Starting at the first line of the listing below, repeat each line exactly until you have repeated the one containing "902 630 17.88"; skip the pictures.

### [Dataset extract]
---------------
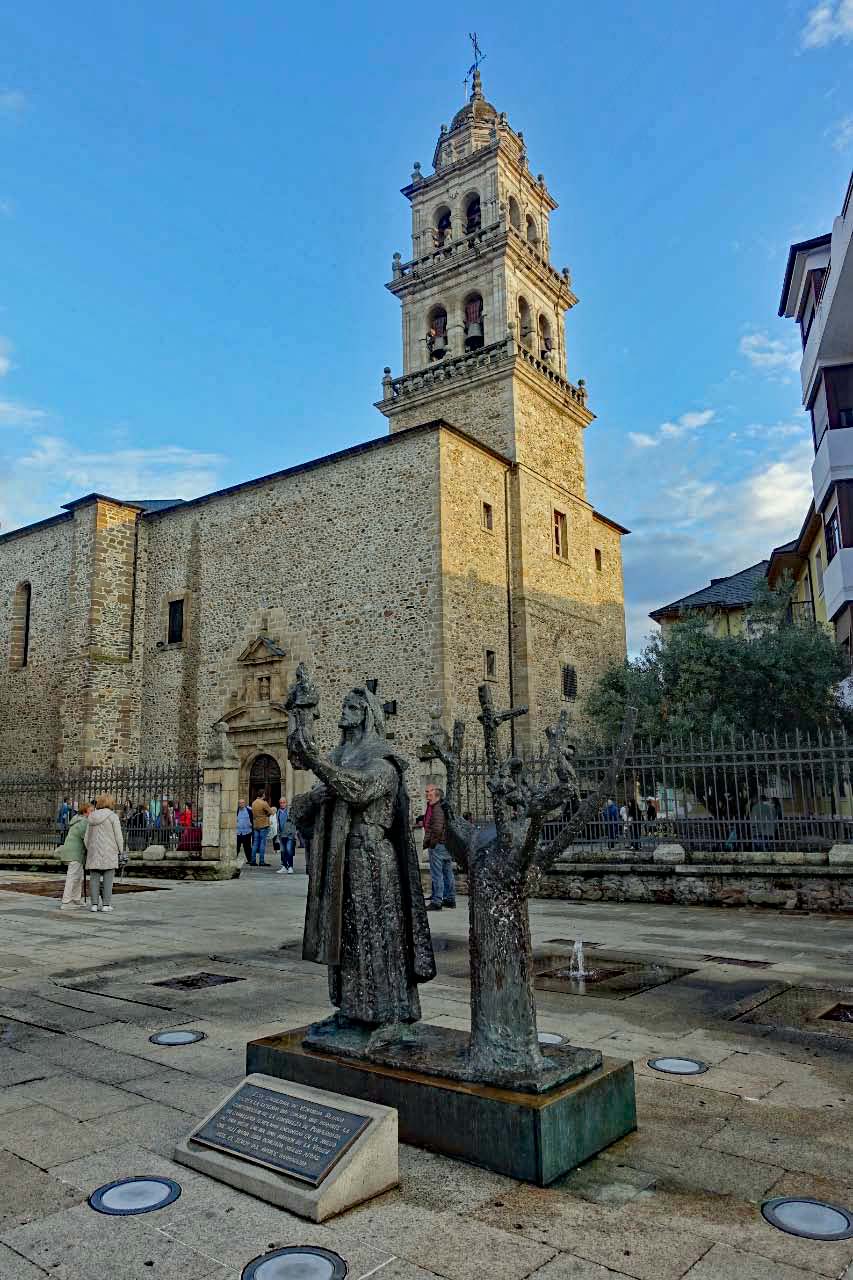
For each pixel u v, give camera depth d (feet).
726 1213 10.89
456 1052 13.71
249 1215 10.93
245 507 96.78
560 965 26.81
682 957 28.07
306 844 15.47
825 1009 21.16
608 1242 10.19
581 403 107.45
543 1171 11.55
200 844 60.08
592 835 46.68
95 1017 21.17
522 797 13.03
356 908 14.40
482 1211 10.93
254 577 94.27
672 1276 9.47
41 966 27.84
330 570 87.76
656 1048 18.01
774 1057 17.38
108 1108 14.83
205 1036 19.39
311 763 13.91
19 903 45.42
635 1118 13.58
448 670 78.33
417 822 51.16
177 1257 9.96
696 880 42.14
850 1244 10.14
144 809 64.39
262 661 91.25
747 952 28.94
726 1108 14.51
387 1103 13.12
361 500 86.63
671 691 72.33
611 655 108.47
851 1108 14.53
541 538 95.71
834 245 61.41
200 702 96.43
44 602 107.45
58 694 102.89
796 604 99.55
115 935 34.19
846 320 65.36
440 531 80.38
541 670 90.94
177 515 103.30
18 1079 16.43
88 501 102.68
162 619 102.22
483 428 96.53
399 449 84.53
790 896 39.93
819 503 76.43
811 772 42.52
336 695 84.58
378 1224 10.64
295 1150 11.64
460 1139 12.32
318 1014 21.35
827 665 69.56
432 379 101.09
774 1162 12.39
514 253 101.60
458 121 113.60
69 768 96.63
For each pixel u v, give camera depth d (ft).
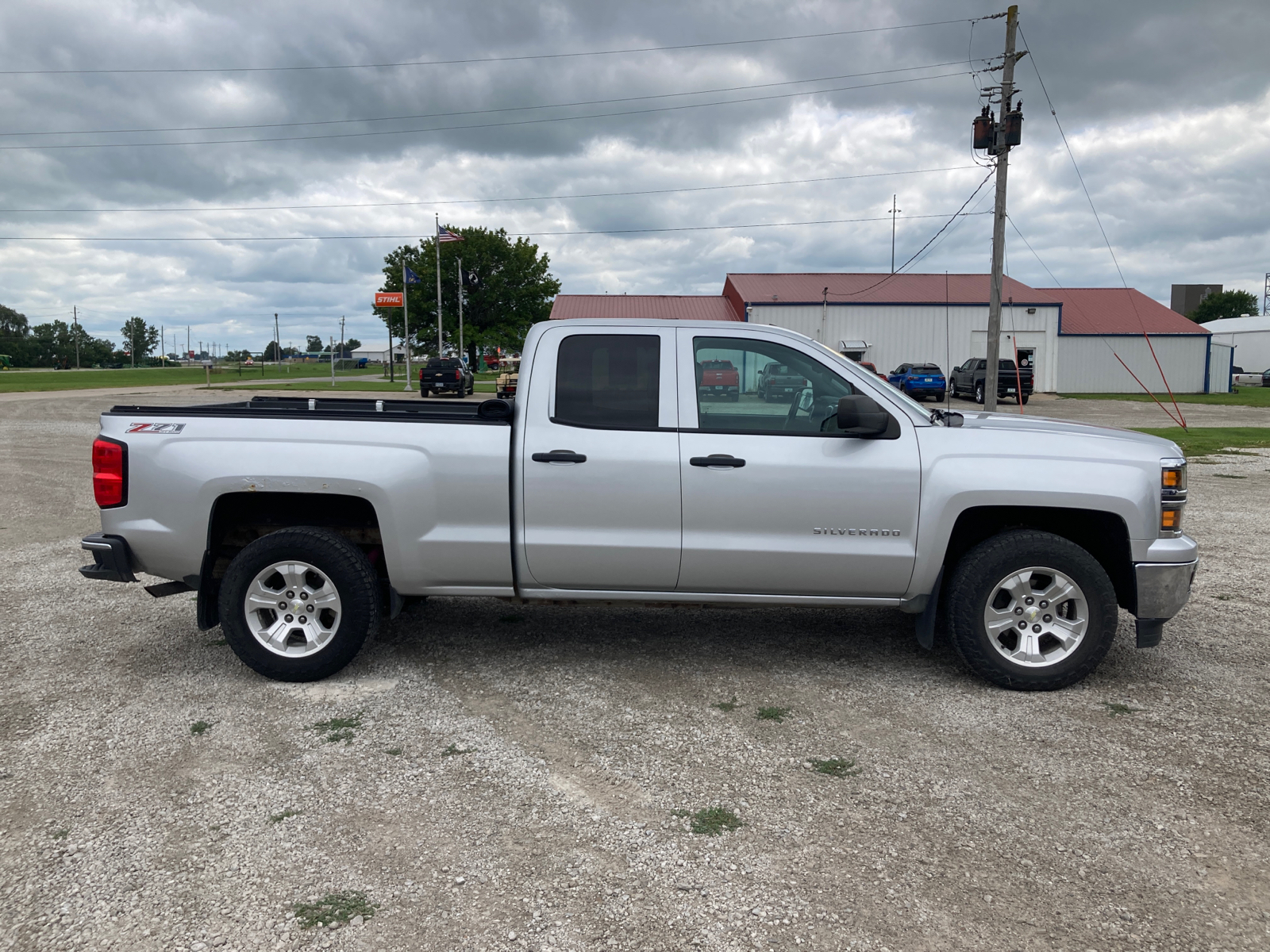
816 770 11.50
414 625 18.01
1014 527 14.84
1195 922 8.29
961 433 14.34
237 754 12.01
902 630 17.88
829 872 9.13
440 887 8.87
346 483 14.29
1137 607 14.07
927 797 10.75
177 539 14.52
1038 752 12.00
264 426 14.56
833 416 14.47
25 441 56.75
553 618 18.62
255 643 14.57
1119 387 145.79
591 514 14.30
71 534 27.81
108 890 8.81
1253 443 56.95
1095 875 9.06
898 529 14.14
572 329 14.65
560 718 13.24
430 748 12.19
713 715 13.35
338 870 9.18
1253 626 17.93
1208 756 11.85
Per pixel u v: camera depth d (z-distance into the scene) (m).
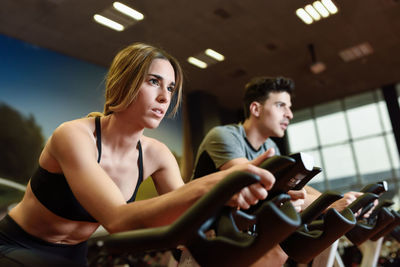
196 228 0.49
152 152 1.13
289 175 0.71
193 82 8.17
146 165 1.11
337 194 0.78
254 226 0.79
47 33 6.10
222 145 1.70
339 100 9.91
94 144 0.87
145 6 5.51
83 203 0.72
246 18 6.00
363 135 9.80
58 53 6.66
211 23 6.09
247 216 0.61
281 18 6.10
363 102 9.82
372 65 8.07
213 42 6.68
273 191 0.75
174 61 1.07
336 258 1.70
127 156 1.03
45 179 0.94
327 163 10.17
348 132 10.01
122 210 0.65
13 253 0.88
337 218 0.70
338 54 7.49
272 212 0.46
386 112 9.52
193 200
---------------
### [Task output]
For each pixel u v, give camera depth d (feet).
726 1213 10.89
456 1052 13.71
249 1215 10.93
245 507 96.78
560 965 26.81
682 957 28.07
306 844 15.47
825 1009 21.16
608 1242 10.19
581 403 107.45
543 1171 11.55
200 844 60.08
592 835 46.68
95 1017 21.17
522 797 13.03
356 908 14.40
482 1211 10.93
254 577 94.27
672 1276 9.47
41 966 27.84
330 570 87.76
656 1048 18.01
774 1057 17.38
108 1108 14.83
205 1036 19.39
311 763 13.91
19 903 45.42
635 1118 13.58
448 670 78.33
417 822 51.16
177 1257 9.96
696 880 42.14
850 1244 10.14
144 809 64.39
262 661 91.25
747 952 28.94
726 1108 14.51
387 1103 13.12
361 500 86.63
671 691 72.33
611 655 108.47
851 1108 14.53
541 538 95.71
834 245 61.41
200 702 96.43
44 602 107.45
58 694 102.89
796 604 99.55
115 935 34.19
846 320 65.36
440 531 80.38
541 670 90.94
177 515 103.30
18 1079 16.43
88 501 102.68
162 619 102.22
483 428 96.53
399 449 84.53
790 896 39.93
819 503 76.43
811 772 42.52
336 695 84.58
378 1224 10.64
295 1150 11.64
460 1139 12.32
318 1014 21.35
827 665 69.56
432 379 101.09
774 1162 12.39
514 253 101.60
458 121 113.60
69 768 96.63
For each pixel u v, give camera depth d (ft).
816 770 11.50
414 625 18.01
1014 527 14.84
1195 922 8.29
961 433 14.34
237 754 12.01
902 630 17.88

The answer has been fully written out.